As to being addicted to the forum its also a case of "mea culpa" here too I fear.

Well the old saying is no pain, no gain and in a way by doing the upgrade yourself you do get far more idea of how the Tivo operating system all fits together. Also you are better set up mindset wise for installing subsequent hacks on the Tivo as not all the hacks come with instructions documented up to the stunning standard set by www.ljay.org.uk

But anyhow if you decide to do your own upgrade and get your own Cachecard and so on and get hopelessly stuck I bet I know a man on here that you could send your new hard drives to in the post and who would sort it all out for you. Of course no doubt that helpful person would have to charge a service fee to make up for the service charges normally built in to their pre configured drive and Cachecard prices.  

Still as the old saying goes you only get the level of service that you actually pay for................


----------



## George (Nov 14, 2001)

I've done both methods. I upgraded the drives in my own machine using the DIY method (in fact I don't think anyone was offering a paid service back then). If you follow the instructions it really is quite easy (although a little scary the first time).

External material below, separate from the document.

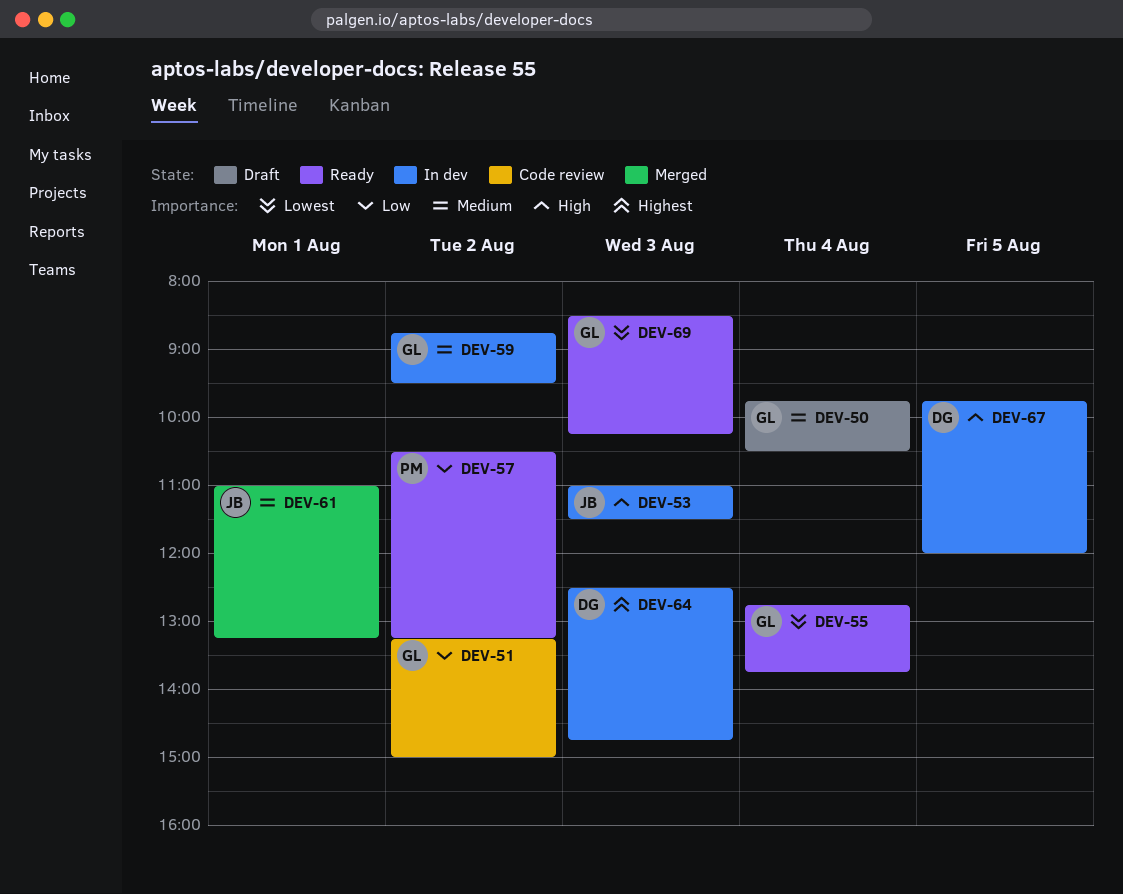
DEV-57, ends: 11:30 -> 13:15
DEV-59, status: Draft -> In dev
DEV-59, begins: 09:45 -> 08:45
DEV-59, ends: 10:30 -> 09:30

My parents machine gave the GSOD and they were not worried about trying to recover recordings or settings. I was a bit busy at the time so I took the easy option of ordering from Tivoheaven. It was delivered quickly and worked first time but you have to trade that off against the time it takes to set up season passes again and setting up customised channels - don;t underestimate this. Working out which channels can be received on their freesat box and then working out which of these they actually would want to receive can take some time.


----------